New Center for Neuroscience to Foster Collaboration
| From Commonwealth | By Taylor McNeil
"Neuroscience is an up-and-coming field, in which there are about to be major advances," says Howard Eichenbaum, director of BU's new Center for Neuroscience.
Photo by Rohan Chitrakar (COM'06)
Neuroscience holds the promise of new insights into difficult treatment areas such as addiction and mental illness, making it one of the fastest-growing fields in research and academia. Now BU is poised to expand its presence in these areas with the creation of the Center for Neuroscience, which will bring scientists from the Charles River and Medical Campuses under one umbrella.

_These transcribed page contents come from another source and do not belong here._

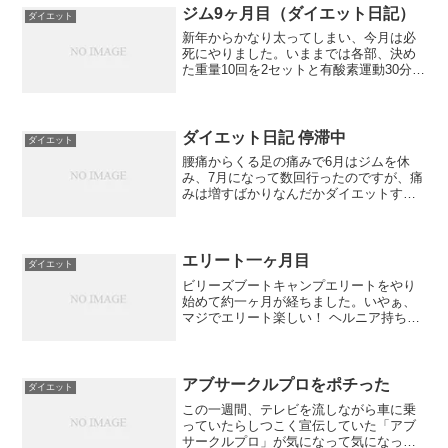
きました。そういやテンテ...
ジム9ヶ月目（ダイエット日記）
ダイエット
新年からかなり太ってしまい、今月は必
死にやりました。いままでは各部、決め
た重量10回を2セットと有酸素運動30分程
度でした。そこを1セット目は10回が限界
の重量で行い、2セット目は8回と回数を
減らしてみました。実際、2セット目も10
回は出来...
ダイエット日記 停滞中
ダイエット
腰痛からくる足の痛みで6月はジムを休
み、7月になって数回行ったのですが、痛
みは増すばかりなんだかダイエットする
モチベーションがかなり下がってきまし
た。実際、毎月の測定も体重しか行って
いないのも大きいです。最低でも体脂肪
を知りたいのですが新し...
エリート一ヶ月目
ダイエット
ビリーズブートキャンプエリートをやり
始めて約一ヶ月が経ちました。いやぁ、
マジでエリート楽しい！ ヘルニア持ちと
しては激しすぎないところが！で、結構
この一ヶ月で結構痩せました。初めの半
月ほどは逆に体重が増えたぐらいでした
が一ヶ月ぐらいしてから...
アブサークルプロをポチった
ダイエット
この一週間、テレビを流しながら車に乗
っていたらしつこく宣伝していた「アブ
サークルプロ」が気になって気になって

"Neuroscience is an up-and-coming field, in which there are about to be major advances," says Howard Eichenbaum, the center's director, a College of Arts and Sciences professor of psychology, and a University Professor. "There is a push from the government, and from the directions that research has taken, to be able to bring together research in fundamental neuroscience how the brain works together with translational medicine, which is to produce drugs and therapies and to address various mental illnesses. We have a lot of expertise on both campuses on both sides."
Eichenbaum says that while BU is not internationally known as a neuroscience hub, he believes the new center will raise the University's profile by highlighting the faculty currently performing research in the field. Topics of research might include addiction and anxiety disorders, "both of which we have great strengths in," he says. "They are major national mental health problems and are ripe for both fundamental understanding and translational advances."

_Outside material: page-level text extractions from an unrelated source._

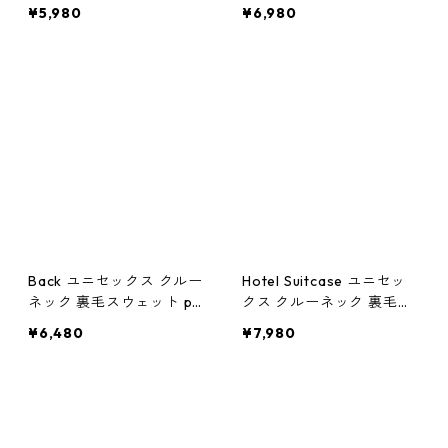
ェット pf0261
¥5,980
¥6,980
Back ユニセックス クルー
Hotel Suitcase ユニセッ
ネック 裏毛スウェット pf
クス クルーネック 裏毛ス
0260
ウェット pf0254
¥6,480
¥7,980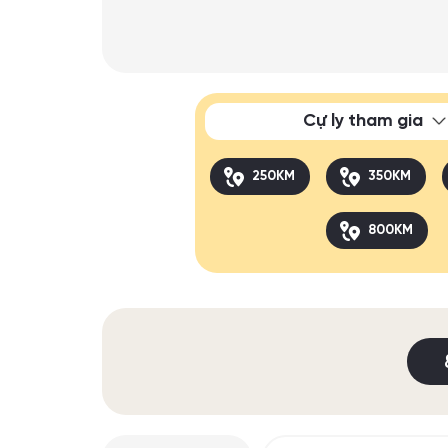
Cự ly tham gia
250KM
350KM
800KM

Working in teams will lead to quicker breakthroughs than if researchers toil alone in their labs, Eichenbaum says. "Our research mission is to foster the development of working groups that take on topically related areas, either in fundamental or translational areas of the science, or combinations of the two," he says. "Each working group would be related to one particular hot area that is ripe for major advances and would bring together those investigators."

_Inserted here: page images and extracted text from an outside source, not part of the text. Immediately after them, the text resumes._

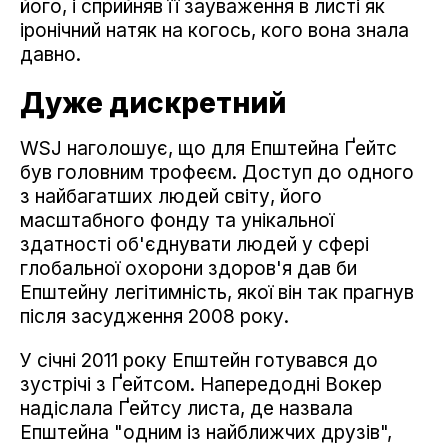
його, і сприйняв її зауваження в листі як
іронічний натяк на когось, кого вона знала
давно.
Дуже дискретний
WSJ наголошує, що для Епштейна Ґейтс
був головним трофеєм. Доступ до одного
з найбагатших людей світу, його
масштабного фонду та унікальної
здатності об'єднувати людей у сфері
глобальної охорони здоров'я дав би
Епштейну легітимність, якої він так прагнув
після засудження 2008 року.
У січні 2011 року Епштейн готувався до
зустрічі з Ґейтсом. Напередодні Вокер
надіслала Ґейтсу листа, де назвала
Епштейна "одним із найближчих друзів",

The center will also develop new graduate and undergraduate education programs. The separate graduate programs in neuroscience on the Charles River and Medical Campuses will come under the umbrella of a new program led by Shelley Russek, a School of Medicine professor of pharmacology. Faculty from several Arts and Sciences departments will contribute, including biology, psychology, and mathematics and statistics, as well as faculty from Sargent College and the College of Engineering department of biomedical engineering. A number of departments on the Medical Campus will also be involved. The new graduate program is expected to begin in two years.
An undergraduate neuroscience major also will be created, meeting a growing demand. "With new courses we're designing," says Eichenbaum, "we will have a unique undergraduate major that brings together three areas of strength on this campus: in cell and systems neuroscience, cognitive neuroscience, and computational neuroscience."
University leaders say that the Center for Neuroscience will help foster interdisciplinary research at BU and continue to build the University's reputation in research.
To kick-start the operation and provide seed money for interdisciplinary team research in high-risk, high-payoff areas, the University will provide $600,000 annually during the center's first five years and $300,000 annually for the subsequent five years. The center will seek outside funding sources as well.